Segment Start: Data for processing
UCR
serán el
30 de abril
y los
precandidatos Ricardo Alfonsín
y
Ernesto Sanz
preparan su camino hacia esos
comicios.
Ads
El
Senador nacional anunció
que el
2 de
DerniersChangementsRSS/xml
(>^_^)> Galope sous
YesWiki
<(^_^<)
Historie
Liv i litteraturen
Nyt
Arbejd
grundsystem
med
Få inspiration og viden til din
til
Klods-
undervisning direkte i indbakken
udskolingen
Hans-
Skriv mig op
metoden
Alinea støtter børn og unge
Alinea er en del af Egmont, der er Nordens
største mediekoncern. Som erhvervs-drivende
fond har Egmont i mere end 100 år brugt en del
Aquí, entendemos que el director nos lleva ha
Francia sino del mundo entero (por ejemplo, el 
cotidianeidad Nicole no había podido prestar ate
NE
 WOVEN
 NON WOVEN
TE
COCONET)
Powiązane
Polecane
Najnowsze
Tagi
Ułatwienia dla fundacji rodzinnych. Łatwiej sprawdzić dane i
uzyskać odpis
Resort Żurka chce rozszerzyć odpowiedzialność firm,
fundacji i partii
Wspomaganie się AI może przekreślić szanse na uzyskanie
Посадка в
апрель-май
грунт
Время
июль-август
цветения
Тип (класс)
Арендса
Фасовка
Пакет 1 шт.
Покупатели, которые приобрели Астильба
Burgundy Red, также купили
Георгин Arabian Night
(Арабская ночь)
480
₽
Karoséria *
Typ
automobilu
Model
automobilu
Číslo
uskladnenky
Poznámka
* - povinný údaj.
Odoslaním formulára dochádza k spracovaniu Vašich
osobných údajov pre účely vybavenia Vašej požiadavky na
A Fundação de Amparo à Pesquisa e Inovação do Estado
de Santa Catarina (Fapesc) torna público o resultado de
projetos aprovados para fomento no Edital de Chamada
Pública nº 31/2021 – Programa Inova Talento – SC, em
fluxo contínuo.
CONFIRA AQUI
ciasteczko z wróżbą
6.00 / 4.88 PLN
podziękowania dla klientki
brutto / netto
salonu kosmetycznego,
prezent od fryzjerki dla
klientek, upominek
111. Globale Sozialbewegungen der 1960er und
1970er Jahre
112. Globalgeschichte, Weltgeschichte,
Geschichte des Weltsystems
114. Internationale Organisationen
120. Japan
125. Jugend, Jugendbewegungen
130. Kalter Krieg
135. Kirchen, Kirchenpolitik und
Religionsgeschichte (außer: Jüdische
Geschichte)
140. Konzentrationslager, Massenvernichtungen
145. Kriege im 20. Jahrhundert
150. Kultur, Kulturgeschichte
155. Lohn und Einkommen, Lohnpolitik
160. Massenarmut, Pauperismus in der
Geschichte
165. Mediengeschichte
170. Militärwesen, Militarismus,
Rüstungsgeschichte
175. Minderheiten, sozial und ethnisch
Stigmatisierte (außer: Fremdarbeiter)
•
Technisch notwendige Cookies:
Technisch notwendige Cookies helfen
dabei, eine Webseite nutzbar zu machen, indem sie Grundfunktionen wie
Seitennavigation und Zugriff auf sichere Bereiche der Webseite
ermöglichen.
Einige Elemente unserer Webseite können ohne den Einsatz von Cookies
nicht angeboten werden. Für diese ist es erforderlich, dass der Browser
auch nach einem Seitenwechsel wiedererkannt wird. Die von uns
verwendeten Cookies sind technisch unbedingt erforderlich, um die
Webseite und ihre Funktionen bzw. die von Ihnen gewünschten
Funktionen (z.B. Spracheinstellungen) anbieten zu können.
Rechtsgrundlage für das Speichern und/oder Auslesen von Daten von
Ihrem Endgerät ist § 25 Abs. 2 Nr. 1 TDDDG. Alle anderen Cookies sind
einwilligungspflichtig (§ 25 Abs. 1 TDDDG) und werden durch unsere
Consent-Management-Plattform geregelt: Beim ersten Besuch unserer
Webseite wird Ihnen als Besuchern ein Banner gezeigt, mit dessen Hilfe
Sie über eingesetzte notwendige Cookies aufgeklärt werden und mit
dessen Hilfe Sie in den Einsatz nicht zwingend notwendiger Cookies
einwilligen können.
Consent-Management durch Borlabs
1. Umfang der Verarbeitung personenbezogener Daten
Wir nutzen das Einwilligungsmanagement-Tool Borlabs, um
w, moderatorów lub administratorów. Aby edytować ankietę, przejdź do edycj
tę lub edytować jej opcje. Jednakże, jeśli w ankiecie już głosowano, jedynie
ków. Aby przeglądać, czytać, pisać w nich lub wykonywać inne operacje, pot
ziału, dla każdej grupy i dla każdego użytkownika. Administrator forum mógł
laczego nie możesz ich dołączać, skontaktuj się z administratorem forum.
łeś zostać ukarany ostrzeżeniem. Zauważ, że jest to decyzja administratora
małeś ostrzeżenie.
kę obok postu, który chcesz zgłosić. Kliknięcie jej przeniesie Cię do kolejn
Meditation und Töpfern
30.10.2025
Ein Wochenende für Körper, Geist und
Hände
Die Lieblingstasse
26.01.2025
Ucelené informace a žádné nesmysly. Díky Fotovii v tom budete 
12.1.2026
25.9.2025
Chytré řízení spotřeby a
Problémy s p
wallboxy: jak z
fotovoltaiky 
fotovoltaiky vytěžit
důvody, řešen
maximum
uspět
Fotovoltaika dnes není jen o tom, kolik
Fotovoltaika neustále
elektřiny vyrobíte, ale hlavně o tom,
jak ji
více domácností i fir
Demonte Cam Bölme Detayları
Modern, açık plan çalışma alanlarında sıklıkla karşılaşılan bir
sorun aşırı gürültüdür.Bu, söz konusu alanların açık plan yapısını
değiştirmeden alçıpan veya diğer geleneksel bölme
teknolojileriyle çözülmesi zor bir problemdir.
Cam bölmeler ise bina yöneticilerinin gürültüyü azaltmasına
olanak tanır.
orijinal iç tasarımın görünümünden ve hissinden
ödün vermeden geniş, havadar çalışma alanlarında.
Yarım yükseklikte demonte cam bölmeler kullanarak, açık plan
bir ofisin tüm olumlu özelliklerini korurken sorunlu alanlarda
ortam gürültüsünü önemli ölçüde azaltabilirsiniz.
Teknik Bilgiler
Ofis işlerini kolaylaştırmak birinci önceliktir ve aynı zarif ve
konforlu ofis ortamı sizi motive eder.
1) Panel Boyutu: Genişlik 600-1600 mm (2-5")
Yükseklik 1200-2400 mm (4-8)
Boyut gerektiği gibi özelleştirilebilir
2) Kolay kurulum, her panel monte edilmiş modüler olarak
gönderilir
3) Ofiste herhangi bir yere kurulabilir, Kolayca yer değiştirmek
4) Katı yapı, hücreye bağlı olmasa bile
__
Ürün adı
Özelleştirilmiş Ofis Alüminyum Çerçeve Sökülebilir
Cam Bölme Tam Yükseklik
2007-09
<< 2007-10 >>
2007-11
Segment End: Data for processing
- **Your goal**:
As the answer, set down only the lines from the data above between the one holding "Consent-Management-Plattform geregelt: Beim" and the one holding "1. Umfang der", inclusive, exactly as they read.

- **Your solution**:
Consent-Management-Plattform geregelt: Beim ersten Besuch unserer
Webseite wird Ihnen als Besuchern ein Banner gezeigt, mit dessen Hilfe
Sie über eingesetzte notwendige Cookies aufgeklärt werden und mit
dessen Hilfe Sie in den Einsatz nicht zwingend notwendiger Cookies
einwilligen können.
Consent-Management durch Borlabs
1. Umfang der Verarbeitung personenbezogener Daten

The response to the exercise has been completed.